(Records shown Opens)

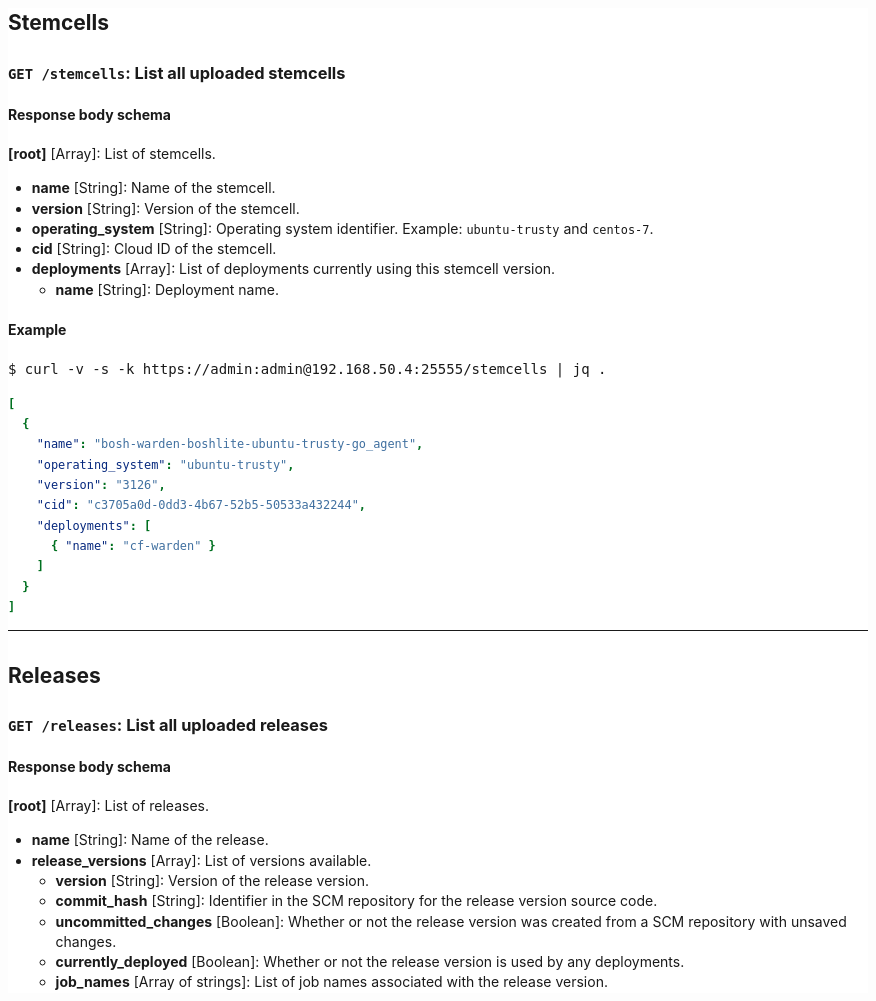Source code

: ## <a id="stemcells"></a> Stemcells

### <a id="list-stemcells"></a> `GET /stemcells`: List all uploaded stemcells

#### Response body schema

**[root]** [Array]: List of stemcells.

- **name** [String]: Name of the stemcell.
- **version** [String]: Version of the stemcell.
- **operating_system** [String]: Operating system identifier. Example: `ubuntu-trusty` and `centos-7`.
- **cid** [String]: Cloud ID of the stemcell.
- **deployments** [Array]: List of deployments currently using this stemcell version.
  - **name** [String]: Deployment name.

#### Example

<pre class="terminal">
$ curl -v -s -k https://admin:admin@192.168.50.4:25555/stemcells | jq .
</pre>

```yaml
[
  {
    "name": "bosh-warden-boshlite-ubuntu-trusty-go_agent",
    "operating_system": "ubuntu-trusty",
    "version": "3126",
    "cid": "c3705a0d-0dd3-4b67-52b5-50533a432244",
    "deployments": [
      { "name": "cf-warden" }
    ]
  }
]
```

---
## <a id="releases"></a> Releases

### <a id="list-releases"></a> `GET /releases`: List all uploaded releases

#### Response body schema

**[root]** [Array]: List of releases.

- **name** [String]: Name of the release.
- **release_versions** [Array]: List of versions available.
  - **version** [String]: Version of the release version.
  - **commit_hash** [String]: Identifier in the SCM repository for the release version source code.
  - **uncommitted_changes** [Boolean]: Whether or not the release version was created from a SCM repository with unsaved changes.
  - **currently_deployed** [Boolean]: Whether or not the release version is used by any deployments.
  - **job_names** [Array of strings]: List of job names associated with the release version.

(Records shown Closes)

▸ Exercise
Please copy the line holding "- **currently_deployed** [Boolean]: Whether" and all lines after it to the end of the records, exactly, and nothing else.

▸ Solution to this exercise
  - **currently_deployed** [Boolean]: Whether or not the release version is used by any deployments.
  - **job_names** [Array of strings]: List of job names associated with the release version.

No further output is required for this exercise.